TASK OBJECTIVE: Copy out every line of the records where the string "GetUserTool" occurs.
[TASK INPUTS — start]
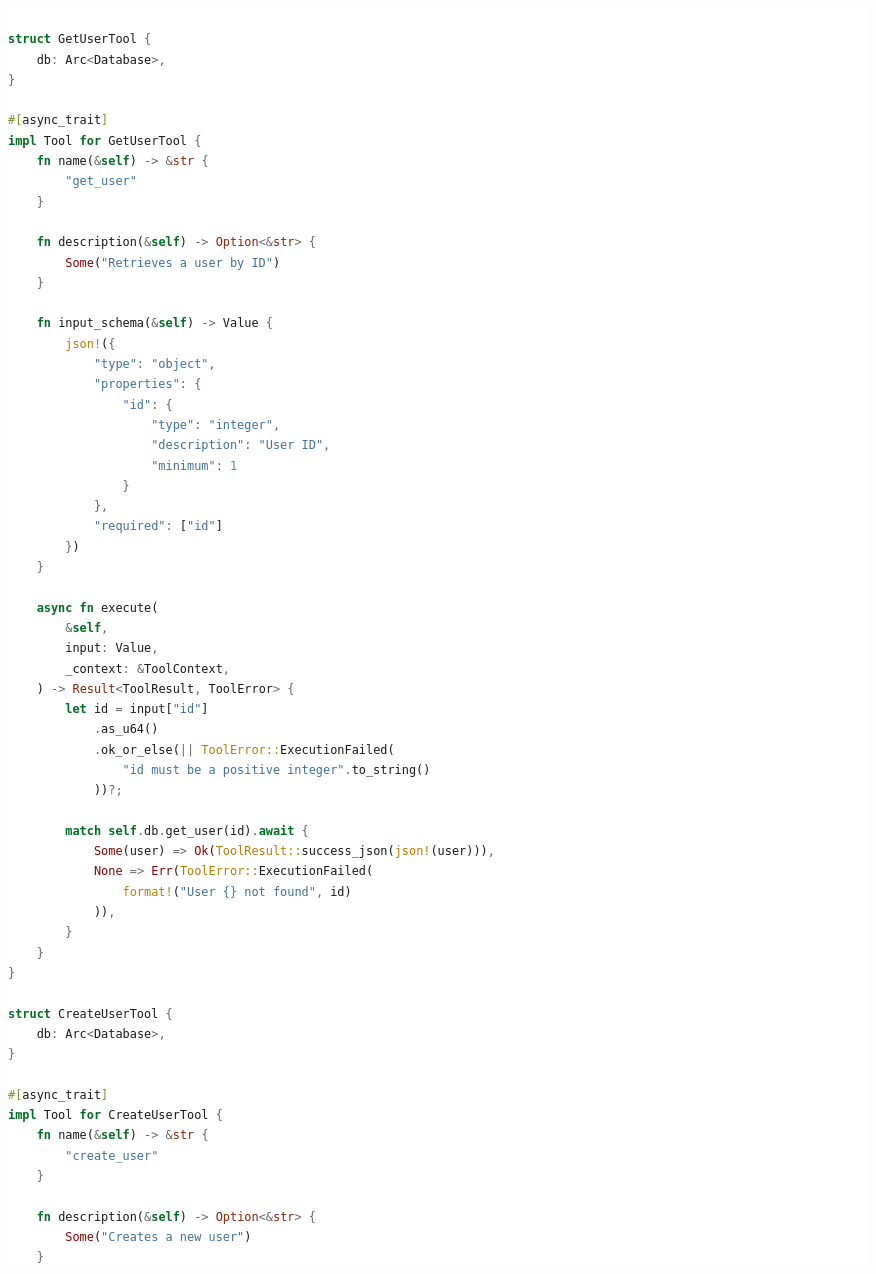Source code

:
 ```rust

struct GetUserTool {
    db: Arc<Database>,
}

#[async_trait]
impl Tool for GetUserTool {
    fn name(&self) -> &str {
        "get_user"
    }

    fn description(&self) -> Option<&str> {
        Some("Retrieves a user by ID")
    }

    fn input_schema(&self) -> Value {
        json!({
            "type": "object",
            "properties": {
                "id": {
                    "type": "integer",
                    "description": "User ID",
                    "minimum": 1
                }
            },
            "required": ["id"]
        })
    }

    async fn execute(
        &self,
        input: Value,
        _context: &ToolContext,
    ) -> Result<ToolResult, ToolError> {
        let id = input["id"]
            .as_u64()
            .ok_or_else(|| ToolError::ExecutionFailed(
                "id must be a positive integer".to_string()
            ))?;

        match self.db.get_user(id).await {
            Some(user) => Ok(ToolResult::success_json(json!(user))),
            None => Err(ToolError::ExecutionFailed(
                format!("User {} not found", id)
            )),
        }
    }
}

struct CreateUserTool {
    db: Arc<Database>,
}

#[async_trait]
impl Tool for CreateUserTool {
    fn name(&self) -> &str {
        "create_user"
    }

    fn description(&self) -> Option<&str> {
        Some("Creates a new user")
    }

```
[TASK INPUTS — finish]
WRITTEN RESPONSE:
struct GetUserTool {
impl Tool for GetUserTool {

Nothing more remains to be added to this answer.